#### [Exercise objective]
What you copy should be the lines from the one with "fruit: none [158,257,186,299]" through the end of the entries, word for word. Omit the pictures.
*** Opening Entries supplied ***
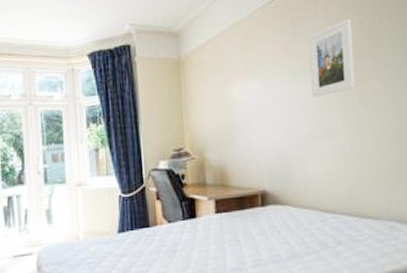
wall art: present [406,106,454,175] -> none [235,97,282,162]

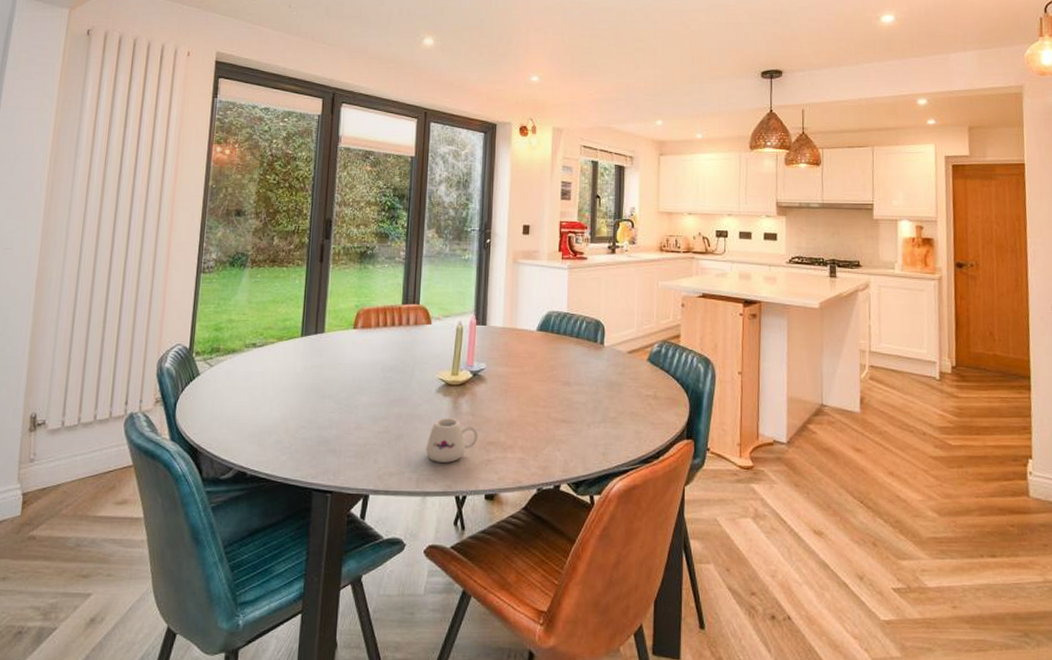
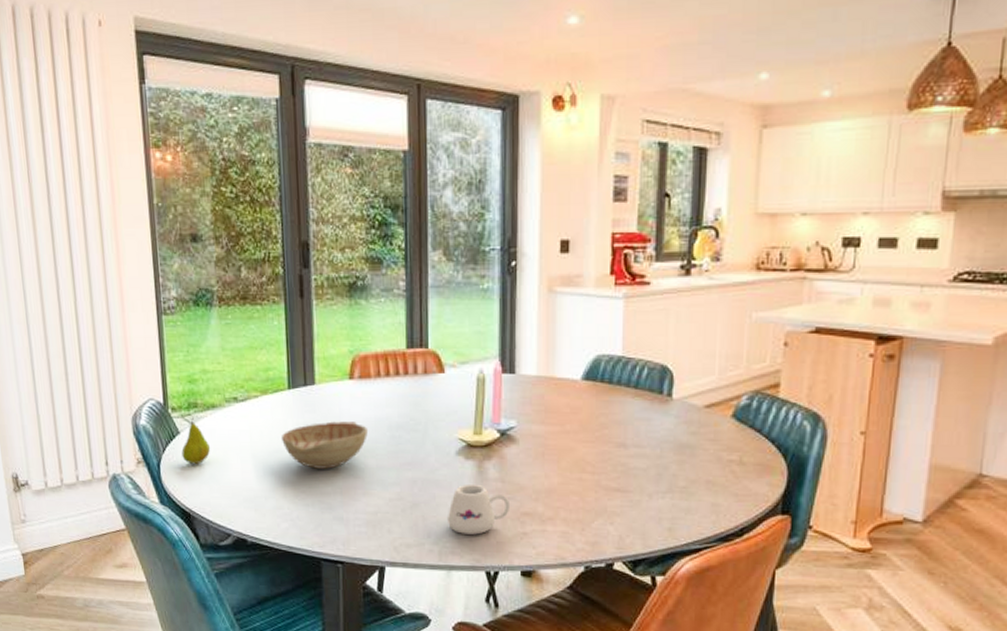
fruit: none [198,359,226,404] -> present [181,416,211,465]
decorative bowl: none [289,364,366,406] -> present [280,421,369,469]

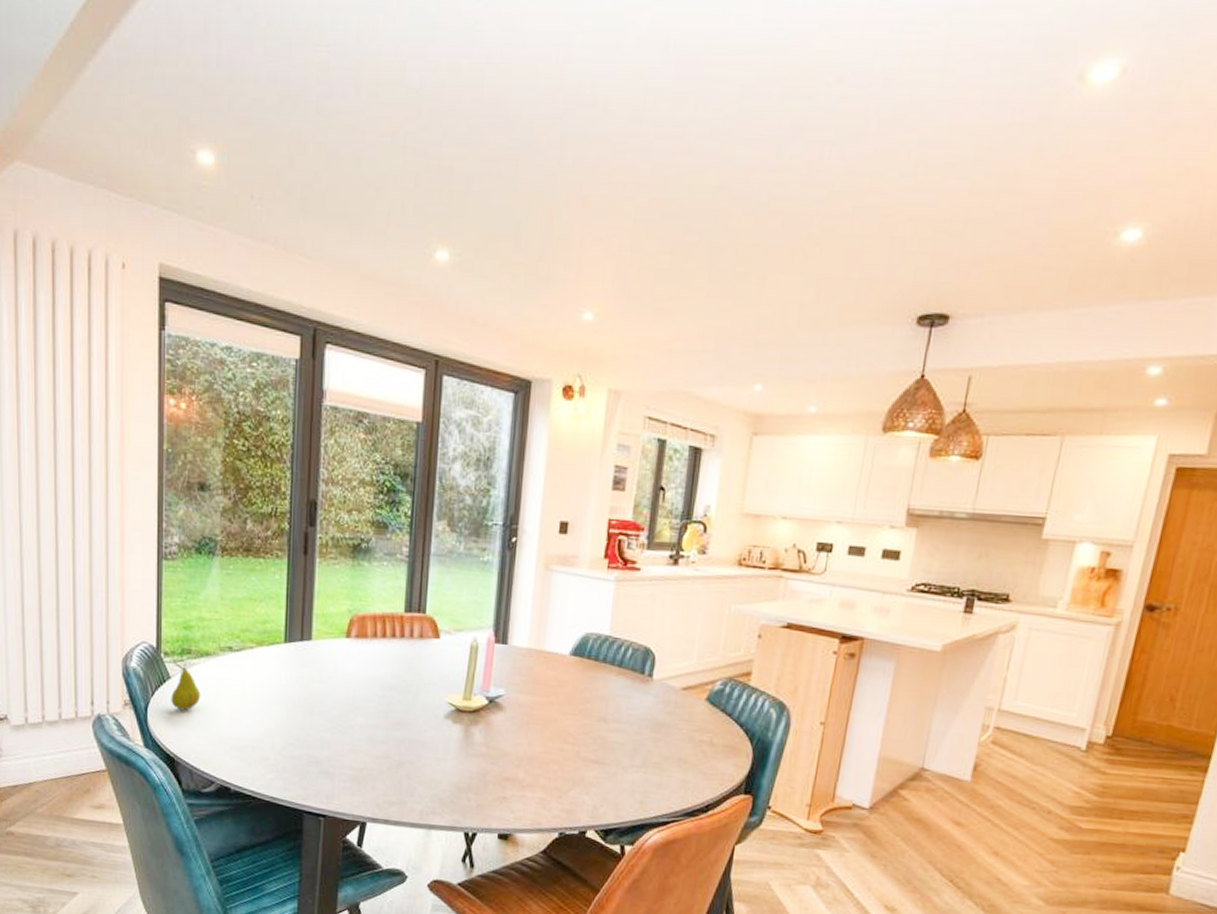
decorative bowl: present [280,421,369,469] -> none [273,677,361,724]
mug: present [448,483,511,535] -> none [431,747,493,797]

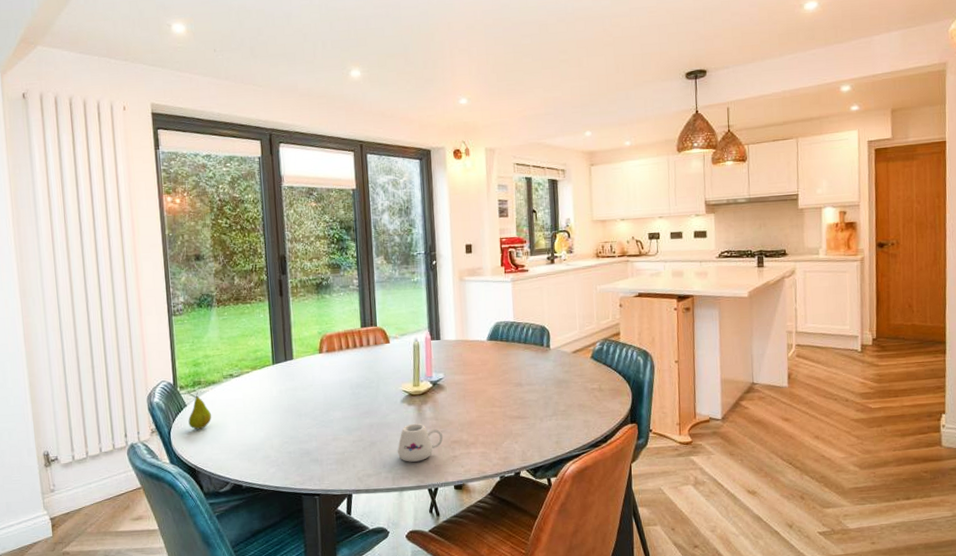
mug: none [431,747,493,797] -> present [398,423,444,462]

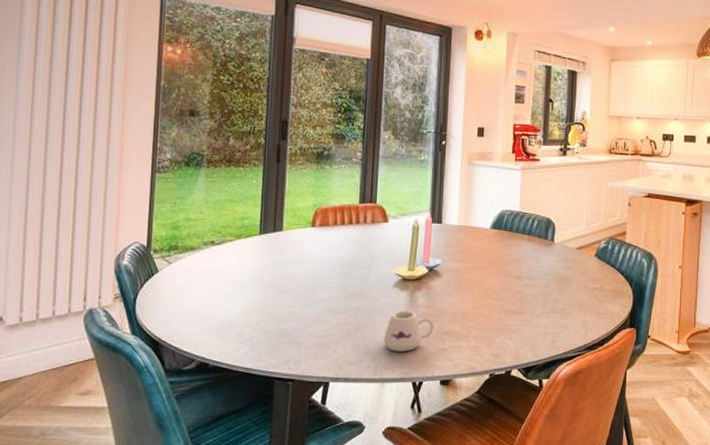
fruit: present [188,391,212,430] -> none [158,257,186,299]

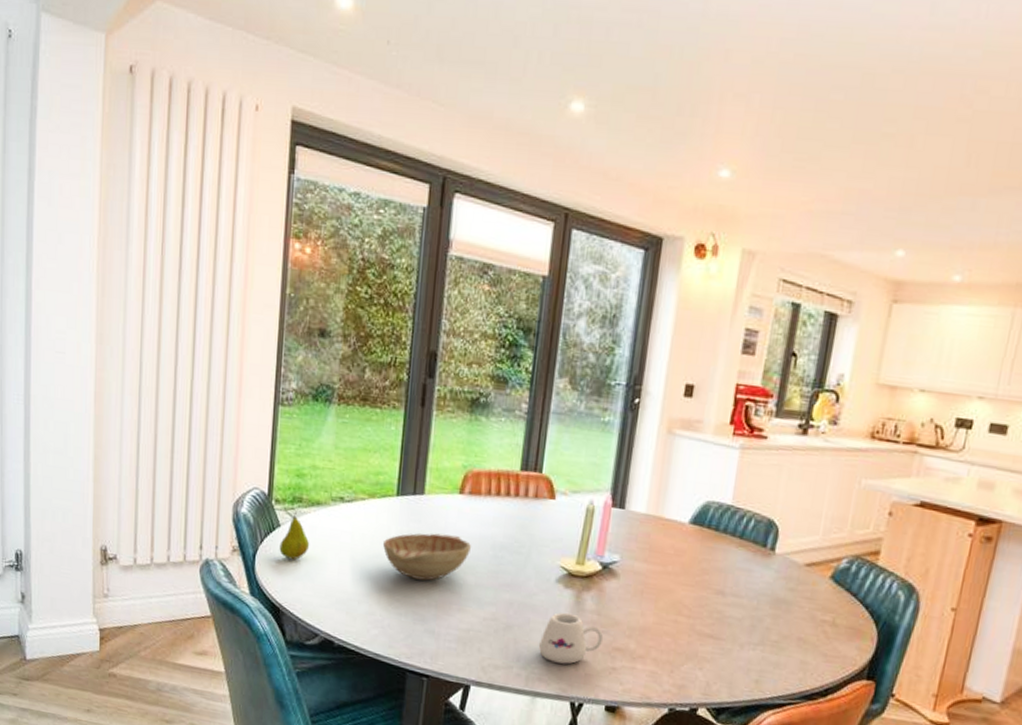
fruit: none [158,257,186,299] -> present [279,510,310,560]
decorative bowl: none [249,261,324,300] -> present [382,533,472,581]

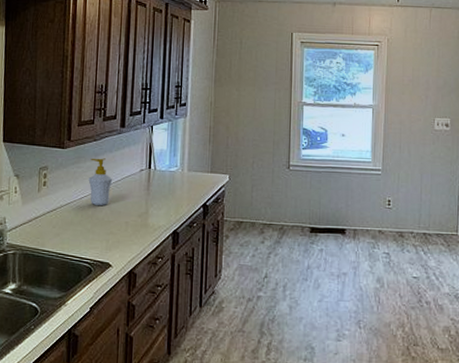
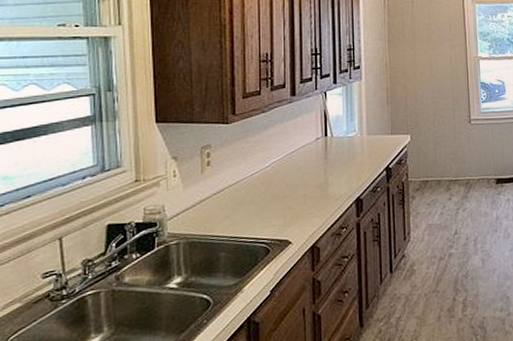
soap bottle: present [88,158,113,205] -> none [258,130,286,181]

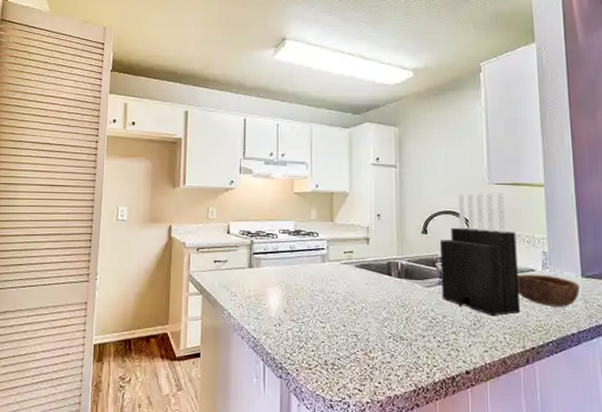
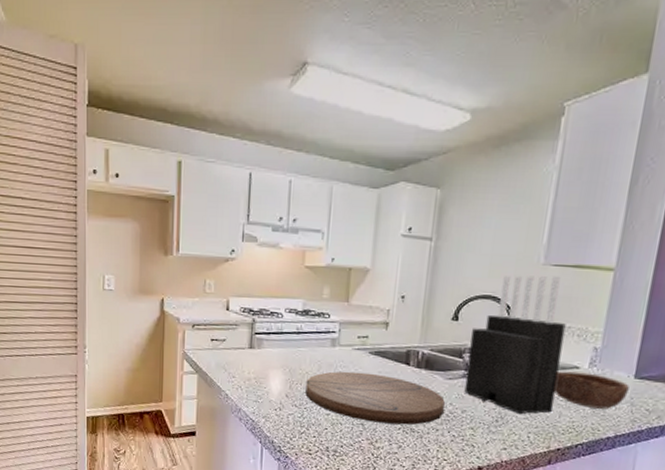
cutting board: none [302,284,427,333] -> present [305,371,445,425]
*** Closing Entries supplied ***
#### [Task answer]
fruit: none [158,257,186,299] -> present [279,510,310,560]
decorative bowl: none [249,261,324,300] -> present [382,533,472,581]

soap bottle: present [88,158,113,205] -> none [258,130,286,181]

cutting board: none [302,284,427,333] -> present [305,371,445,425]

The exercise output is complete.